### Text provided

* * * * * * *

The 12th annual South by Southwest Music Conference, a magnet for music-biz types from all over the country, began in Austin on Thursday, March 19, with Nick Lowe's unorthodox keynote address. Instead of delivering a speech, the revered songwriter just stood on stage and played four songs, including his classic, "(What's So Funny 'Bout) Peace, Love, and Understanding."
Lowe's gesture was a fitting opening for SXSW, which, despite its evolution from regional showcase to massive industry event, remains focused on discovering, developing, and celebrating quality music. Every March, thousands of record-company A&R scouts, publicists, music journalists, concert promoters, radio programmers, and promotion managers spend four nights scurrying, ear plugs in hand, to nearly 40 venues in the Texas capital. Austin's compact downtown allows people to move quickly from place to place, and with a little hustle, you can catch at least five bands a night.
Or so the theory goes. The reality, I discovered in my first year of attendance, is that your movement is often impeded by chance encounters with acquaintances on their way to see the hot new band from A) San Francisco, B) Chicago, or C) Reykjavík. They'll invite you along, but first you have to accompany them as they A) pick up so-and-so at the Hyatt, B) stop by the X magazine party, or C) meet their boss for dinner. Aside from listening to music, meetings—in both senses of the word—are the main activity at SXSW.

* * * * * * *

### Information supplied
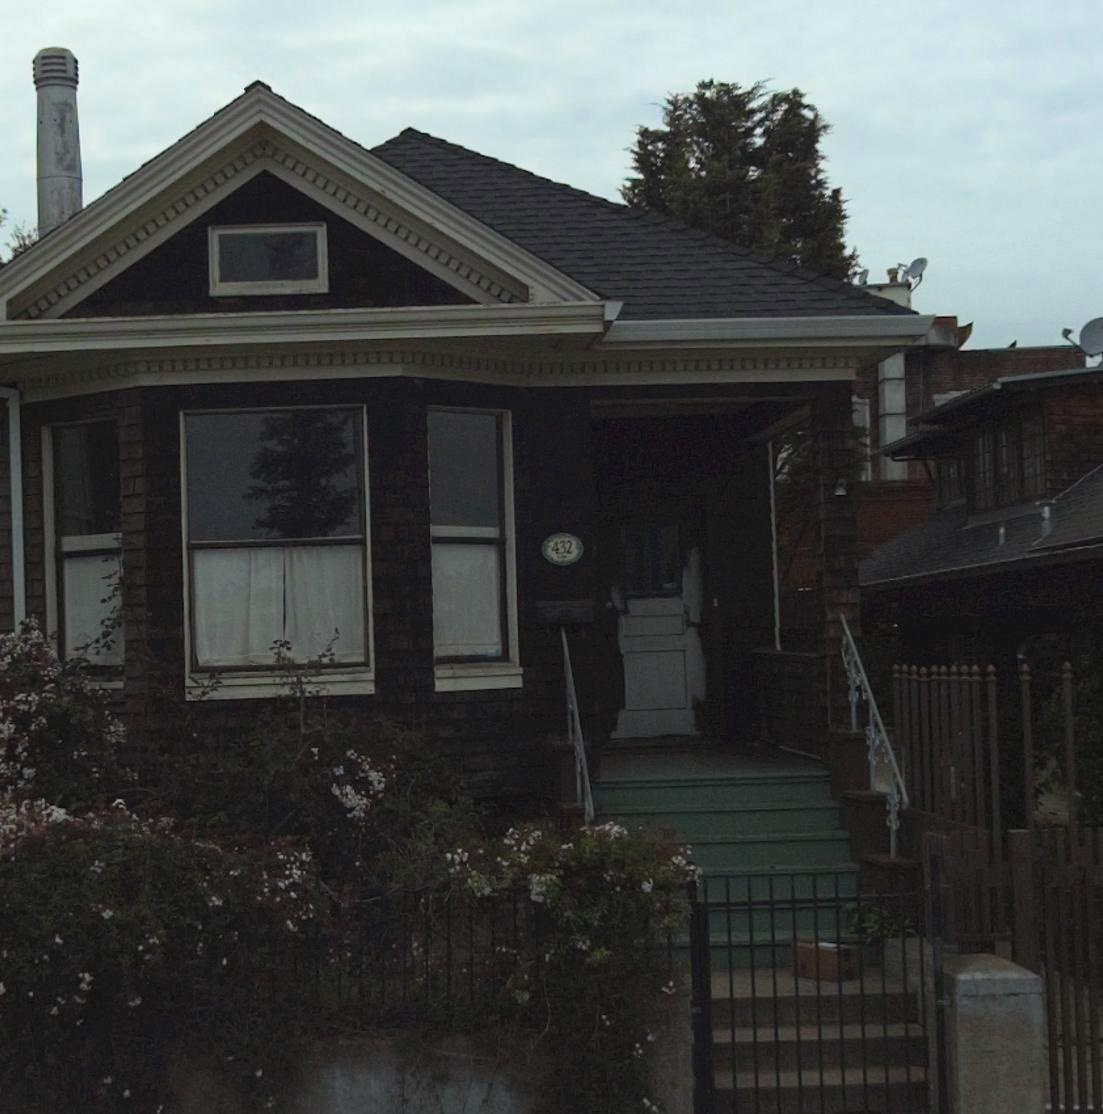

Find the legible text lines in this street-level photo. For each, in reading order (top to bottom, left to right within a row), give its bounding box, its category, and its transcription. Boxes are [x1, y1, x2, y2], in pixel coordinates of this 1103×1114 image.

[551, 539, 574, 555] StreetNumber: 432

* * * * * * *

### Given problem
In the passage on the South by Southwest Music Conference, what did Nick Lowe do in place of a keynote speech?

### Exercise response
He stood on stage and played four songs, including "(What's So Funny 'Bout) Peace, Love, and Understanding."